-- Source material --
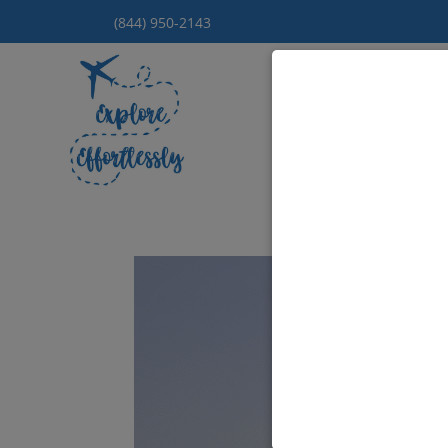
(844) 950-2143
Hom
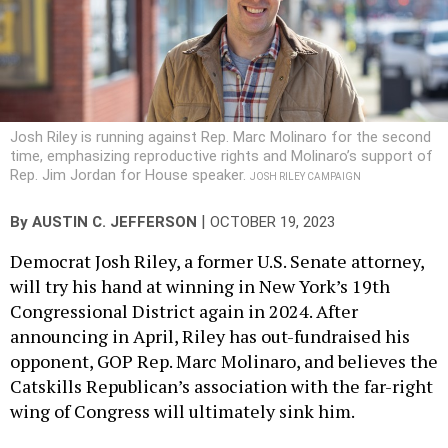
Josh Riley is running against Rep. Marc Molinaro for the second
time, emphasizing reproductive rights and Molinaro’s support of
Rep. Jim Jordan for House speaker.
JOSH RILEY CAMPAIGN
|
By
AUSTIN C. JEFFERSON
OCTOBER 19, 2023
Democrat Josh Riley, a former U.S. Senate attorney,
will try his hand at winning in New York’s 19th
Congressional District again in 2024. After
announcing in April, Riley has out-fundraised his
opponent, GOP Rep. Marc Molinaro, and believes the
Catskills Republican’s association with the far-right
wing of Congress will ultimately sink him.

...

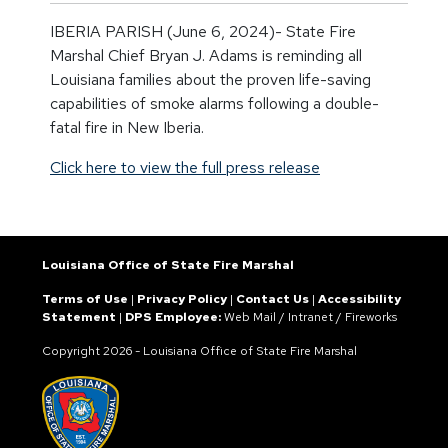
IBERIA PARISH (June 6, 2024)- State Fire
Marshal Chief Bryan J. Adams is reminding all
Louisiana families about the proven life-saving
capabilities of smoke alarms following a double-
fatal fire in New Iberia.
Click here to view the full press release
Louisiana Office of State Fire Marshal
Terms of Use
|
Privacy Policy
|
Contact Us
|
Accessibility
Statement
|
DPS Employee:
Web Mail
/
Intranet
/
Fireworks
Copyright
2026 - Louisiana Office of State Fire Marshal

-- Job --
Take the line above containing "AUSTIN C. JEFFERSON", the line containing "wing of Congress will ultimately sink him.", and all lines in between, and copy them exactly without anything else.

-- Solution to this task --
AUSTIN C. JEFFERSON
OCTOBER 19, 2023
Democrat Josh Riley, a former U.S. Senate attorney,
will try his hand at winning in New York’s 19th
Congressional District again in 2024. After
announcing in April, Riley has out-fundraised his
opponent, GOP Rep. Marc Molinaro, and believes the
Catskills Republican’s association with the far-right
wing of Congress will ultimately sink him.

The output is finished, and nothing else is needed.